The present invention relates to a floating wave power generation device using a cross flow turbine, and more specifically, to a floating wave power generation device using a cross flow turbine capable of generating power by operating a turbine using rolling movement generated by wave. According to the present invention, the floating wave power generation device using a cross flow turbine comprises: a floating body which includes a space therein, has flat front and rear surfaces, and floats on the sea; a case which includes first and second cases placed apart from each other on both sides of the floating body and accommodating a fluid therein; a fluid connecting tube which is extended from lower sides of the first and second cases in the direction facing each other to connect the cases and allows the fluid to move; a cross flow turbine installed on one side of the inside of the fluid connecting tube and rotates by the fluid moving through the fluid connecting tube; a generator provided in the floating body and generating power by receiving power of the cross flow turbine; and an air connecting tube which is extended from upper sides of the first and second cases in the direction facing each other to connect the cases and allows air to move. The cross flow turbine includes a fly wheel. The cross flow turbine rotates by the fluid moving through the fluid connecting tube floating on the sea by rolling movement, and the generator generates power with the rotating force generated by rotation of the cross flow turbine.

Description

TECHNICAL FIELD [0001] The present invention relates to a floating power generating device using a cross-flow turbine,

The present invention relates to a floating wave power generator using a cross-flow turbine, and more particularly, to a floating wave power generator using a cross-flow turbine, and more particularly, to a floating wave power generator using a transverse turbine capable of generating electricity by driving a turbine using pitching ≪ / RTI >

In general, the production of fossil energy is continuing worldwide, but in the future, research and commercialization of future energy sources that enable sustainable development such as sunlight, water, geothermal, biological organism, wind, and geothermal energy in preparation for depletion of fossil energy . In particular, since the marine energy resources are infinite and the potential as an alternative energy resource is recognized, blue energy has a narrow land area and is attracting attention as a resource capable of producing large-scale power generation in the coastal waters of Korea due to the characteristics of the peninsula region .

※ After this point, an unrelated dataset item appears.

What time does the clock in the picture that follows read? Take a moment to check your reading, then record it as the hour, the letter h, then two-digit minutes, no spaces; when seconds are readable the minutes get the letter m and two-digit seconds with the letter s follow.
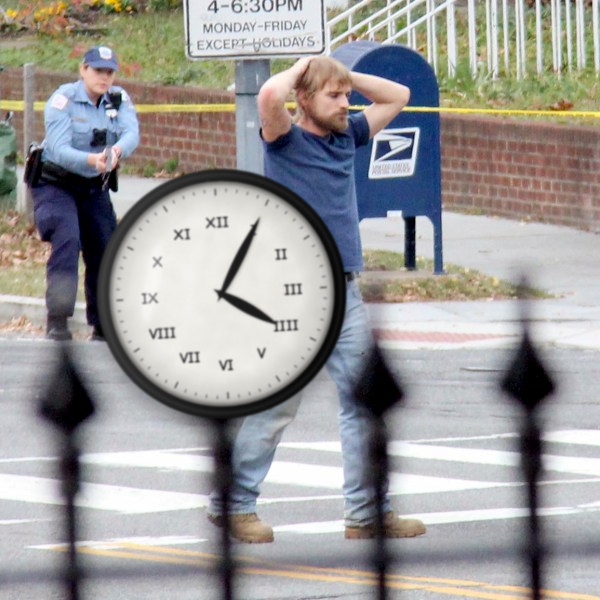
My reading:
4h05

On the other hand, in a wave power generator, a specific PTO (power take-off) such as a turbine or a hydraulic piston is driven by wave energy, and a certain hydraulic motor is driven as a specific PTO is driven to generate electric energy . The wave power generator can be divided into a fixed type and a floating type according to the installation method. In the case of stationary type, it can be installed together with a breakwater to achieve versatility and easy transfer of electric energy. In case of floating type, it can be installed at a location rich in energy abundance compared to the coast, so that high power generation can be achieved and the cost of the structure can be reduced.

However, there is a problem that the driving noise of the commercialized air turbine installed in the vibration frequency generator is incapable of dwelling in the surrounding area in the case of the vibration type power generation, which is a conventional method of wave.

In addition, the vibration frequency generator needs to be installed on the shore, which can not use large wave energy of the ocean and can not produce large electric power because the wave energy of the coast is relatively weak.

Also, in the case of a directly driven turbine directly driven by seawater, there is a problem that maintenance costs are continuously incurred due to the formation of corrosion and marine deposits due to seawater.

Korean Patent Publication No. 10-2014-0014060 (February 05, 2014) Korean Registered Patent No. 10-1260037 (April 25, 2013)

In order to solve the above problems, the present invention provides a floating wave power generator using a cross-flow turbine according to the present invention includes a floating wave power generator using a cross-flow turbine capable of generating a frequency- It has its purpose.

Another object of the present invention is to provide a floating wave power generator using a cross-flow turbine capable of producing a large amount of electric power even when installed on the shore.

Another object of the present invention is to provide a floating wave power generator using a cross-flow turbine with low maintenance cost.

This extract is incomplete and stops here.